Thomas Bach hat Spekulationen zurückgewiesen, bei seinem möglichen Aufstieg zum IOC-Präsidenten Kollegen für ihre Unterstützung im Wahlkampf zu belohnen.

"Es gibt keine Wahlversprechen. Das bezieht sich auf Sachthemen, aber auch auf Personen", erklärte der IOC-Vize aus Tauberbischofsheim am Freitag. "Ich habe Ideen und Pläne, über die Ausgestaltung muss man sich unterhalten."

Der Jurist aus Tauberbischofsheim geht als Favorit in das Votum am Dienstag in Buenos Aires. Er musste im Endspurt des Bewerbungsmarathons aber auch immer wieder Kritik einstecken. Einige Medien monierten, er habe kritische Fragen zu seiner Vergangenheit von seinem Anwalt Christian Schertz abwehren lassen.
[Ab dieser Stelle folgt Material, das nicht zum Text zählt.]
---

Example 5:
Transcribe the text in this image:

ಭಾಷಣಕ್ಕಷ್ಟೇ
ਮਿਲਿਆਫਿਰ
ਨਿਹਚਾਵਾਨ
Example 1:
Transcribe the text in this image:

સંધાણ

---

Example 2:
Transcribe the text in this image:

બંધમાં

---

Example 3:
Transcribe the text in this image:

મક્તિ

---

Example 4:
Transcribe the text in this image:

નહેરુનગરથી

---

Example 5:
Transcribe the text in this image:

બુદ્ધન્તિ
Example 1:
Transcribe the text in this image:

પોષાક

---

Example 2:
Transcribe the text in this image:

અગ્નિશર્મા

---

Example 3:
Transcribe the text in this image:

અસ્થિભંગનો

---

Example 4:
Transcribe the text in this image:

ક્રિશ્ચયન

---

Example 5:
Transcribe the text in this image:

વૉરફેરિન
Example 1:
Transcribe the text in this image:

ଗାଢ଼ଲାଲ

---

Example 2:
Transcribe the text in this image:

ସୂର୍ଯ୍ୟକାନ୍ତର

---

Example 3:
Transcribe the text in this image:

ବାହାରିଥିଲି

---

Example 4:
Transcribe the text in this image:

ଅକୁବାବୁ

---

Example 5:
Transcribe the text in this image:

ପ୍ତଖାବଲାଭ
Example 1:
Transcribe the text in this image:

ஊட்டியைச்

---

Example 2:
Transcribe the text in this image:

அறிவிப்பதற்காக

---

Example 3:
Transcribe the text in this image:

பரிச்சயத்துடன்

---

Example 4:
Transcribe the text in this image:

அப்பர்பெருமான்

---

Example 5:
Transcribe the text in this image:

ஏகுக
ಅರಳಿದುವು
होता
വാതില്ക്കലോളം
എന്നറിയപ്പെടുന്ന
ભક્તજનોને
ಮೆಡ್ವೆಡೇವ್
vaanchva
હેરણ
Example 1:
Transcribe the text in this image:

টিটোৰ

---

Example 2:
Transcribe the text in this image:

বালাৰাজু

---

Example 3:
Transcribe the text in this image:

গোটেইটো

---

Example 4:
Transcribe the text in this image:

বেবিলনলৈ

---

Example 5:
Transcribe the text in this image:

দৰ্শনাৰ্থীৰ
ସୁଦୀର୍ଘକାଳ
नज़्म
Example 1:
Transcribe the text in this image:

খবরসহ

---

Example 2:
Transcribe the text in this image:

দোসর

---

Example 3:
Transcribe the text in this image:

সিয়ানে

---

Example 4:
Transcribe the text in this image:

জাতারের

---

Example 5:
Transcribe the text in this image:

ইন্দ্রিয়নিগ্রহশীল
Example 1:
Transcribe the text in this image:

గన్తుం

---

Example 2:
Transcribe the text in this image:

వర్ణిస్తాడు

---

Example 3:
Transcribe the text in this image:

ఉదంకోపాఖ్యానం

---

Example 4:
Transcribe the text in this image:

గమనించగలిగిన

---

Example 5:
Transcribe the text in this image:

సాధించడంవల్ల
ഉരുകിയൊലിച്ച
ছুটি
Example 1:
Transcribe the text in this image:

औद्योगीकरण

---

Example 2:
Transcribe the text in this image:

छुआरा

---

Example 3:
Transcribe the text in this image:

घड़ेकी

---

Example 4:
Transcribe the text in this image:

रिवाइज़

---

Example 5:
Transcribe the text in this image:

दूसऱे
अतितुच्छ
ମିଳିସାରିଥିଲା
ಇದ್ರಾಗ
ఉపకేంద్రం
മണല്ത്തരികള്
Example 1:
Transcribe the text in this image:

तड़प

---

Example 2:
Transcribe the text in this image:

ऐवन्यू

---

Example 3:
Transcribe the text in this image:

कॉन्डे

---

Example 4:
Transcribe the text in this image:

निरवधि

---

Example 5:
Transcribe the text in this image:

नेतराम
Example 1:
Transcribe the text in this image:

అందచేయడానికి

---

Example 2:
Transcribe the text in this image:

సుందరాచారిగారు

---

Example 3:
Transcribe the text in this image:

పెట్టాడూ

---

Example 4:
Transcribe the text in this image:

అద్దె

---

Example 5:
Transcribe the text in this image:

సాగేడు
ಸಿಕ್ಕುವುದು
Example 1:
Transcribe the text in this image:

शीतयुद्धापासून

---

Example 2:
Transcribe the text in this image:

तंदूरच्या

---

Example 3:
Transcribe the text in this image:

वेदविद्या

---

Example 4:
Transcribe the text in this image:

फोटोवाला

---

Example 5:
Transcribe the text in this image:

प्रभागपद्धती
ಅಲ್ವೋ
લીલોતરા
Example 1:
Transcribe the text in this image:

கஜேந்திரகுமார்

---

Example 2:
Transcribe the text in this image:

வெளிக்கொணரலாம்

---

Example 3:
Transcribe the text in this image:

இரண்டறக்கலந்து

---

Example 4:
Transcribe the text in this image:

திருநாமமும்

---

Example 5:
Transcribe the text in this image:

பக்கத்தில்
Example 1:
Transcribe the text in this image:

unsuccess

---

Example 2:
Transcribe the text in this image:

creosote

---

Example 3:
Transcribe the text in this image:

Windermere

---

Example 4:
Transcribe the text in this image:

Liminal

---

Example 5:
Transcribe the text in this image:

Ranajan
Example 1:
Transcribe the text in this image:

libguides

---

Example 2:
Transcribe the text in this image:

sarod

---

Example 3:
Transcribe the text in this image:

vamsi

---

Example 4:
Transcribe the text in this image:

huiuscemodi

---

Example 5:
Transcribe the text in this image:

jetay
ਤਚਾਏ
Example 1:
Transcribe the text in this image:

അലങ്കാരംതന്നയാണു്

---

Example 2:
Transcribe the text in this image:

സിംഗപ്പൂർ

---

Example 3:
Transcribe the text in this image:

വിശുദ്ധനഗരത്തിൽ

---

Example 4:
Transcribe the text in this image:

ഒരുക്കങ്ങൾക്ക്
"Ich bin immer offen für sachliche und konstruktive Kritik, aber alles hat seine Grenzen", sagte Bach. "Wenn es klar unter die Gürtellinie geht, finde ich es legitim, sich zu wehren. Alles muss man sich nicht gefallen lassen." Die 125. Vollversammlung des Internationalen Olympischen Komitees (IOC) wählt an diesem Dienstag den Nachfolger des scheidenden Belgiers Jacques Rogge.

Als härteste Rivalen von Bach gelten der Banker Richard Carrion (Puerto Rico) und der Unternehmer Ng Ser Miang (Singapur). Den restlichen Kandidaten, Denis Oswald (Schweiz), Sergej Bubka (Ukraine) und Wu Ching-Kuo (Taiwan), werden nur Außenseiterchancen eingeräumt.